>> ... as opposed to an instructor designing an effective sequence of experiences
I beleive that humans are more than happy and willing to create what you call "an effective sequence of experiences". The problem is most of the time there will be no agreement of what constitutes such a sequence. And in such a situation conformity will operate in full force, and you are stuck with the status quo.
>> There are plenty of policy makers who would be happy >>to get rid of most instructor/teacher contact, and make >> us into tutors and support staff.
Is this is only a wish of policy makers, or sometimes a wish of the instructors themselves ? What I mean is, I seen some university professors lecturing the same lecture year after year at undergrad level(or slightly revised when needed), granting students 1 question / person / lecture, and relaying on TAs for most of the other stuff so they can focus on their research.
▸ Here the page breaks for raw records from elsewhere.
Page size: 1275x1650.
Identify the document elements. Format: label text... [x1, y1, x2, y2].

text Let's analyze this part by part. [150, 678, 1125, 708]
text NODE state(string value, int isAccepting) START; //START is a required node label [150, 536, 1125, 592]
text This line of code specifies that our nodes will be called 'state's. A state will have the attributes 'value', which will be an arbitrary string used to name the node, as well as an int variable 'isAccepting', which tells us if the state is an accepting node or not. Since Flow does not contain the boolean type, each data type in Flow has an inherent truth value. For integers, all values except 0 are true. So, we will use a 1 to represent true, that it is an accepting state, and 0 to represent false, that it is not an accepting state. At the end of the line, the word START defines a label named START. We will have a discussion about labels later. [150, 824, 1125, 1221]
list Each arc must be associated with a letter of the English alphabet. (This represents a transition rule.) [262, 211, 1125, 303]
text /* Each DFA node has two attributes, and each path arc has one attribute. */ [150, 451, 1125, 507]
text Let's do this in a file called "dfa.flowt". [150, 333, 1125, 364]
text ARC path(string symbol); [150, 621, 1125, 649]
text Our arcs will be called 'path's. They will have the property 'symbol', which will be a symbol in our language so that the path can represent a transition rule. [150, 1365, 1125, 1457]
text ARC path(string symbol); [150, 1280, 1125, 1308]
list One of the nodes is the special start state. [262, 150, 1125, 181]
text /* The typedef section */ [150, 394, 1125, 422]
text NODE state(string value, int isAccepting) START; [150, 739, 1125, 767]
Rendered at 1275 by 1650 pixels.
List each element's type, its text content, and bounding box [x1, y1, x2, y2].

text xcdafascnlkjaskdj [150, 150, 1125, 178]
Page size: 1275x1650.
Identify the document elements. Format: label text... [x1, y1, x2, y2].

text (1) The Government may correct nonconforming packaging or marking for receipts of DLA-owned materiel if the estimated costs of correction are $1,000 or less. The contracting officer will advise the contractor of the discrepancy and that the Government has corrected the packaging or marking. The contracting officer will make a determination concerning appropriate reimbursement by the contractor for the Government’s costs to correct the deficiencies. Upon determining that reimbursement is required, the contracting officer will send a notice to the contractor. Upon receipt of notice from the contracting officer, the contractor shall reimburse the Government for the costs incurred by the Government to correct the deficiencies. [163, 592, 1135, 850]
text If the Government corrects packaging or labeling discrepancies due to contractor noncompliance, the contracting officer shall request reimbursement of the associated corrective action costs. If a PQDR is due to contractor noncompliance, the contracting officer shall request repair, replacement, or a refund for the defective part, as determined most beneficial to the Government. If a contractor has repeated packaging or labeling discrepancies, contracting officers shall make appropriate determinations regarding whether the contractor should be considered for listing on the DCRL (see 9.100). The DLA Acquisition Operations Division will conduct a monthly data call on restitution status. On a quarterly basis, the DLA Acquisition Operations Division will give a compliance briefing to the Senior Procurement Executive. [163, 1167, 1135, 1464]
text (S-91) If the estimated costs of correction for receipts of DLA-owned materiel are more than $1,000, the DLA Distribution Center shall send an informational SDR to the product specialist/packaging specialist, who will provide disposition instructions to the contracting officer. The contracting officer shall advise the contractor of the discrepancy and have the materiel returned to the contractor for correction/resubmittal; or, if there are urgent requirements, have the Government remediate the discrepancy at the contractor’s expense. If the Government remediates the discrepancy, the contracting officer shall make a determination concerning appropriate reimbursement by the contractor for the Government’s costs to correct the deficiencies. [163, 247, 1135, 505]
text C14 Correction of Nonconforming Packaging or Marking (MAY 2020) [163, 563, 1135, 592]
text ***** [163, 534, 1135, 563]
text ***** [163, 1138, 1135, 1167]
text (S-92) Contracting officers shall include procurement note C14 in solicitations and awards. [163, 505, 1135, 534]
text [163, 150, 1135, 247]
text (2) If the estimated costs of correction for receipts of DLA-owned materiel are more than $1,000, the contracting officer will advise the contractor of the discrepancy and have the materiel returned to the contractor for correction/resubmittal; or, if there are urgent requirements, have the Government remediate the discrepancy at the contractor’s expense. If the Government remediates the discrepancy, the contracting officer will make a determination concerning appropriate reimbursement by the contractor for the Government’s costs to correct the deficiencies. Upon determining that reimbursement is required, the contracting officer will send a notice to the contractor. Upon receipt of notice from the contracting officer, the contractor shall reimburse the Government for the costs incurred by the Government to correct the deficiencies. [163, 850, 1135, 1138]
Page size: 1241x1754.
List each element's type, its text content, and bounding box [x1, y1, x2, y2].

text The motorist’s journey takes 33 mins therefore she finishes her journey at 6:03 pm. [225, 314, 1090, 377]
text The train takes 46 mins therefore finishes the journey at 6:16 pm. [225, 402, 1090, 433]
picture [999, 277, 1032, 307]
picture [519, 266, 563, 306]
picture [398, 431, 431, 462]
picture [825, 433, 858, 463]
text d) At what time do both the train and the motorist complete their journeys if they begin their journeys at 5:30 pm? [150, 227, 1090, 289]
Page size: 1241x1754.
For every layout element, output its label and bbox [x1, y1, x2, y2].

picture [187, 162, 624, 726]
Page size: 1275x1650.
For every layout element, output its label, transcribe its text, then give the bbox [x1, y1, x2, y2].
At least for an outsider eye like mine, it seems such individuals also desire to minimize the interactions with their students.
And if you focus on students and doing great by them, it might be very well a double edged sword. If your research suffers, even if you create a new generation of extremely well prepared students, what will be your reward ? Denial of tenure or something like that ? Or your peers ironically asking what was the last paper you published ?
The irony is, the best researchers are not always the best instructors.
This is not a judgment on anyone. It's only natural to act this way, since the institutionalized educational process is subjected to very powerful socio-psychological and economic factors.